Ontwikkelingen
Externe ontwikkelingen
In Rotterdam, op landelijk niveau en in andere steden wordt gezocht naar andere structuren, nieuwe rolverdelingen en een grotere gezamenlijke verantwoordelijkheid voor het cultuurbeleid. Het huidige Cultuurplan biedt onvoldoende flexibiliteit, onvoldoende ruimte voor nieuwe initiatieven en innovatie, onvoldoende incentives voor samenwerking en gezamenlijke verantwoordelijkheid.
Tussen OCW, de rijksfondsen voor cultuur, de grote steden en de culturele sector zijn gesprekken gestart om te onderzoeken of en hoe een nieuw cultuurstelsel gestalte kan krijgen.
Als bijdrage aan het verbetertraject en de bijbehorende reorganisatie bij de stichting Wereldmuseum Rotterdam heeft het college – behalve het treffen van een aantal governancemaatregelen – besloten voor 2015 en 2016 een extra subsidie van € 1 mln per jaar beschikbaar te stellen. In het kader van het Cultuurplan 2017-2020 zal een besluit genomen worden over de hoogte van de subsidie aan het Wereldmuseum voor volgende jaren.
In het lopende Cultuurplan is sinds 2015 rekening gehouden met een lagere subsidie voor het Luxor Theater.
Hoewel het Luxor Theater de afgelopen jaren kostenbesparingen heeft gerealiseerd,
schat zij in 2016 een extra bedrag van maximaal € 0,8 mln nodig te hebben om de begroting dekkend te krijgen. De economische recessie van de afgelopen jaren heeft zijn stempel gedrukt op de programmering en de publieksbelangstelling voor het theater.
Voor het Luxor Theater vloeit de extra subsidiebehoefte mede voort uit besluiten die genomen zijn in het kader van het Cultuurplan 2013-2016. In afwachting van de beoordeling van het jaarplan 2016 en de uitkomsten van de bedrijfsvoeringsgesprekken, reserveert het college het restant van de voorziening voor Frictiekosten Cultuurplan 2013-2016 voor mogelijke dekking van de knelpunt bij het Luxor Theater.
Interne ontwikkelingen
Het colllege wil stimuleren dat het culturele beleid bijdraagt aan het streven om meer hoogopgeleide bevolkingsgroepen aan te trekken, te binden, vast te houden, zodat de bevolkingssamenstelling in de komende jaren evenwichtiger wordt qua opleidingsniveau.
De veranderende relatie overheid-maatschappij-culturele sector vraagt om een andere opstelling van de gemeente en een nieuwe relatie tussen overheid en bedrijfsleven. Denk aan publiek-private partnerschappen, nieuwe financieringsvormen naast of in plaats van subsidies en sponsoring en co-creatie. De vorming van een Stadsfonds past in deze ontwikkeling.

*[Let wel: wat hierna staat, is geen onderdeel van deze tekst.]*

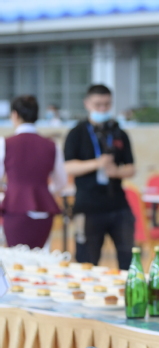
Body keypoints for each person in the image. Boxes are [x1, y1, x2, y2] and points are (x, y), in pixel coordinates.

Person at [64, 84, 136, 270]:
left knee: (128, 260)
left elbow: (131, 168)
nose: (103, 109)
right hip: (88, 206)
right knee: (87, 262)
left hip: (118, 205)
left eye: (107, 104)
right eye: (98, 105)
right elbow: (68, 166)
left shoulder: (119, 133)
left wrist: (117, 172)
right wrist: (97, 163)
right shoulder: (77, 133)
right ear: (87, 104)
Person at [0, 95, 67, 248]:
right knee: (40, 256)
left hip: (15, 206)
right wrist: (43, 190)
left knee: (16, 257)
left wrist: (9, 189)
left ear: (15, 115)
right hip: (44, 207)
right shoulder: (51, 145)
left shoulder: (5, 143)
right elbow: (61, 181)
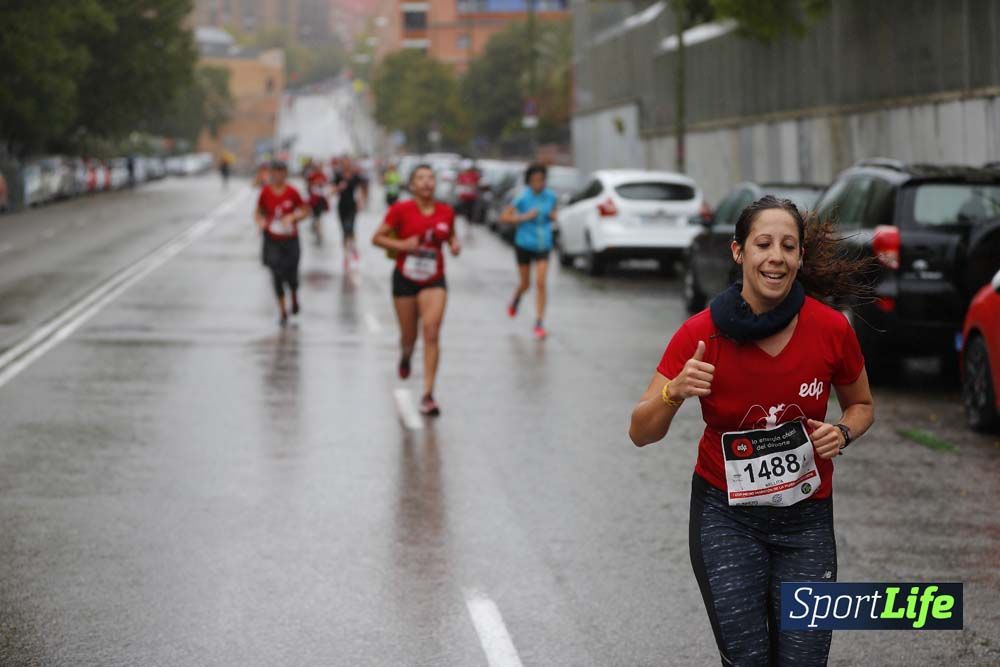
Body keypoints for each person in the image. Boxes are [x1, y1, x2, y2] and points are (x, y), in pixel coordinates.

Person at [628, 195, 877, 666]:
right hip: (726, 519)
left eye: (788, 246)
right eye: (763, 244)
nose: (776, 257)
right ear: (739, 252)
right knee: (748, 659)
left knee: (803, 659)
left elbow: (862, 405)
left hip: (806, 522)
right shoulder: (700, 335)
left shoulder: (830, 330)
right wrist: (675, 392)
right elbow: (640, 431)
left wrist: (843, 432)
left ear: (800, 256)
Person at [372, 164, 460, 417]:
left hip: (434, 278)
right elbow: (376, 238)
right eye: (420, 178)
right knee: (409, 337)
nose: (426, 182)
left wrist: (454, 245)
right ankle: (406, 355)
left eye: (430, 177)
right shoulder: (400, 210)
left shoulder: (446, 211)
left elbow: (450, 236)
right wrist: (402, 244)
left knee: (431, 331)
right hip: (405, 278)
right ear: (411, 186)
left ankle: (428, 394)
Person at [500, 163, 558, 339]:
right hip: (524, 243)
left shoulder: (551, 197)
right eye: (534, 180)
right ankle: (516, 299)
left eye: (541, 180)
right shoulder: (522, 197)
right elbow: (504, 216)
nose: (538, 184)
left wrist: (553, 216)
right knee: (526, 284)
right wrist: (524, 217)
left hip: (543, 244)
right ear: (529, 181)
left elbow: (554, 213)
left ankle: (539, 322)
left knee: (541, 283)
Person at [254, 160, 309, 326]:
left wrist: (293, 217)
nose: (278, 175)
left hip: (290, 239)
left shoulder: (292, 192)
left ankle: (294, 295)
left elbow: (305, 210)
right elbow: (258, 212)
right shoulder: (265, 192)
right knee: (276, 274)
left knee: (291, 274)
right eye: (275, 172)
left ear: (285, 173)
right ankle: (283, 311)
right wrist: (261, 222)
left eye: (281, 172)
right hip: (272, 240)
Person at [335, 158, 368, 268]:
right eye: (344, 164)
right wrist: (338, 188)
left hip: (352, 206)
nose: (346, 166)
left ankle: (353, 248)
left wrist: (361, 201)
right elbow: (331, 189)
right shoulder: (338, 176)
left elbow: (361, 189)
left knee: (350, 228)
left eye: (348, 164)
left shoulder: (355, 177)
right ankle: (345, 255)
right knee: (344, 230)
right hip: (341, 206)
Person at [304, 159, 330, 244]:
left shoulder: (323, 175)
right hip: (314, 199)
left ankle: (318, 230)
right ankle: (316, 227)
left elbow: (326, 186)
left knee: (319, 216)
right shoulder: (311, 176)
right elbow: (308, 186)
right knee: (315, 215)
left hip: (321, 199)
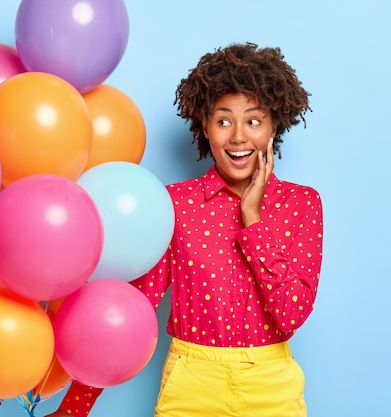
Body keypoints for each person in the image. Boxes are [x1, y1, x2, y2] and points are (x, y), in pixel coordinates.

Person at [46, 42, 323, 417]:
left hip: (272, 385)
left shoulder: (302, 204)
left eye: (254, 121)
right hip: (191, 383)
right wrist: (73, 408)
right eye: (223, 120)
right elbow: (132, 313)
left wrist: (252, 217)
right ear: (204, 126)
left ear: (274, 125)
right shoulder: (173, 205)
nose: (238, 136)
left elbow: (291, 315)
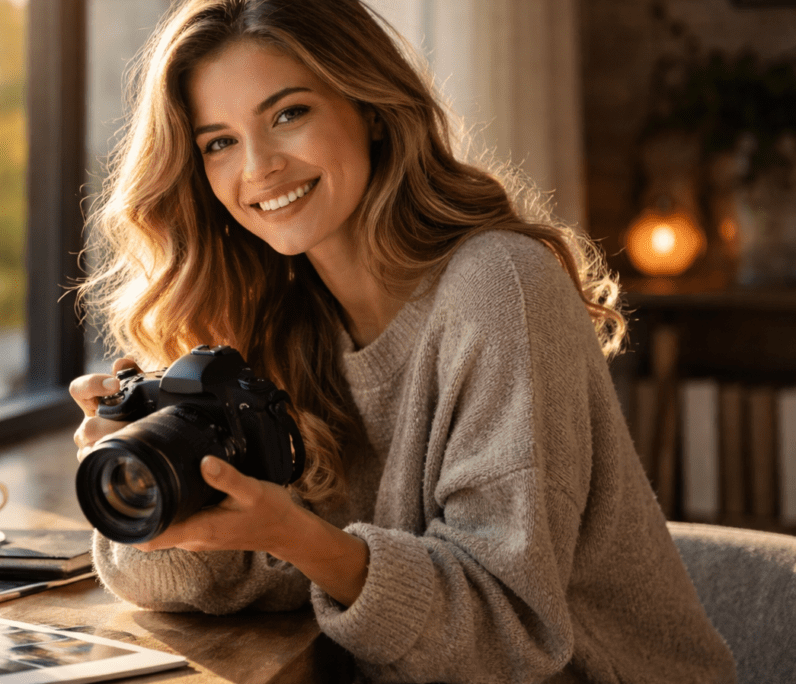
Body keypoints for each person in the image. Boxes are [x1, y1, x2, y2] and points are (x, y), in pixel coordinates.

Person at [69, 0, 737, 681]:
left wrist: (294, 536)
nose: (259, 166)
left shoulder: (499, 286)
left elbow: (507, 631)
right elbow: (214, 583)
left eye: (287, 114)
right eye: (220, 142)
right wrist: (149, 470)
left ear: (373, 109)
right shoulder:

Kunst en cultuur zijn geen op zichzelf staande uitingsvormen. Meer dan voorheen wordt de relatie tussen cultuur en andere beleidsterreinen als economie, zorg, welzijn, sport en onderwijs zichtbaar in gezamenlijke activiteiten en andere vormen van samenwerking. Samenwerking is voor het college dan ook een van de belangrijkste thema’s in het cultuurbeleid voor de komende jaren.
De noodzaak van het ontwikkelen van creative skills en innovatieve kracht (bij jongeren en op economisch terrein) wordt steeds meer onderkend. Nieuwe technologieën en de inzet van creatieve vaardigheden bij de ontwikkeling en uitvoering van productieprocessen blijken onmisbaar. De creatieve sector is een groeisector die een factor van belang zal worden voor de westerse economie. Cultuureducatie, mede gericht op de ontwikkeling van creatieve vaardigheden, verdient een stevige positie in het geheel van het onderwijs.
Governance heeft in de afgelopen jaren niet de aandacht gekregen die het verdient. De gemeente Rotterdam heeft in de culturele sector inmiddels aanscherpingen in het beleid doorgevoerd die moeten bijdragen aan de verbetering van het toezicht op de governance in de culturele sector.
Het streven is om alle contracten van culturele huurders van gemeentelijke panden kostendekkend te maken. Het ligt in de bedoeling dat zoveel mogelijk betrokken instellingen voor februari 2016 een nieuw huurcontract hebben en hun aangepaste huur kunnen verwerken in de cultuurplanaanvragen 2017-2020. De huidige aparte compensatie kan dan verdwijnen. De gemeente is in gesprek om met alle betrokken partijen te komen tot deze kostendekkende contracten. Uiteraard kan aanpassing van de contracten alleen in gezamenlijk overleg plaatsvinden.